» **Work order 1**
Answer these questions from the article on the Massachusetts Blues Medicare settlement:
(a) How large a fine did Blue Cross and Blue Shield of Florida agree to pay, and in what month and year?
(b) In which years did HCFA overpay the Massachusetts plan, according to the government?
(c) How much will the cap on the plan's fiscal 1995 contract save HCFA, according to the government?
» **Work order 2**
The article on the Massachusetts Blues Medicare settlement names the states where the Massachusetts plan served as fiscal intermediary. List every one of those states.
┌─ Selected text
The black cloud that's been hanging over Blues plans across the country got a little darker last week when the Massachusetts plan agreed to pay a $2.8 million fine to settle charges that it falsified Medicare reports to HCFA.
The plan is the second Blues plan in little more than a year to settle charges that it mishandled claims as a Medicare fiscal intermediary. In August 1993, Blue Cross and Blue Shield of Florida agreed to pay a $10 million fine to settle a claims dispute with the federal government (Aug. 9, 1993, p. 16).
The Massachusetts settlement also comes at a time of increasing federal, state and media scrutiny of the spending habits of many Blues plans.
Two months ago, for example, a Senate subcommittee accused the national Blue Cross and Blue Shield Association of failing to adequately police its member plans and of wasting government subsidies (Aug. 15, p. 3).
In Massachusetts, the Justice Department, as part of a whistle-blower suit filed by a former plan employee, accused Blue Cross and Blue Shield of Massachusetts of filing false reports with HCFA regarding its performance as the fiscal intermediary for Maine, Massachusetts, New Hampshire and Vermont.
Specifically, the government said the plan misrepresented and inflated the number of Medicare claims it was handling. The government said that resulted in HCFA overpaying the plan in 1991, 1992 and 1993 for its services.
In fiscal 1995, which began Oct. 1, the plan's contract with HCFA is worth $33 million. In fiscal 1993, the latest year for which figures are available, the plan handled about $3.5 billion in Medicare Part A and B claims.
Under the settlement, the plan admitted to no violation of federal law, but in addition to the $2.8 million fine it agreed to place a cap on its fiscal 1995 contract with HCFA. The government said the cap will save HCFA about $3.3 million.
└─
┌─ Input data
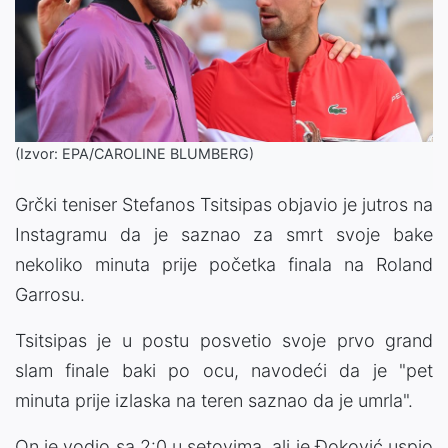
(Izvor: EPA/CAROLINE BLUMBERG)
Grčki teniser Stefanos Tsitsipas objavio je jutros na
Instagramu da je saznao za smrt svoje bake
nekoliko minuta prije početka finala na Roland
Garrosu.
Tsitsipas je u postu posvetio svoje prvo grand
slam finale baki po ocu, navodeći da je "pet
minuta prije izlaska na teren saznao da je umrla".
On je vodio sa 2:0 u setovima, ali je Đoković uspio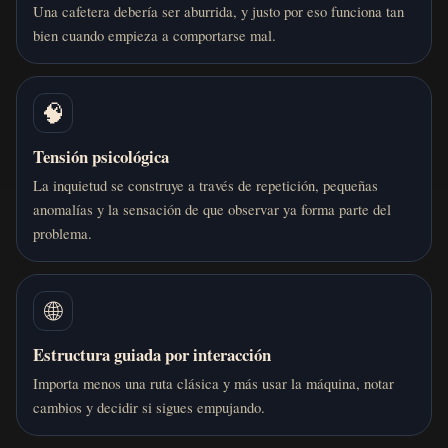
Una cafetera debería ser aburrida, y justo por eso funciona tan
bien cuando empieza a comportarse mal.
🧠
Tensión psicológica
La inquietud se construye a través de repetición, pequeñas
anomalías y la sensación de que observar ya forma parte del
problema.
🌐
Estructura guiada por interacción
Importa menos una ruta clásica y más usar la máquina, notar
cambios y decidir si sigues empujando.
└─
» **Response area 1**
(a) $10 million, in August 1993.
(b) 1991, 1992 and 1993.
(c) About $3.3 million.

» **Response area 2**
Maine, Massachusetts, New Hampshire, Vermont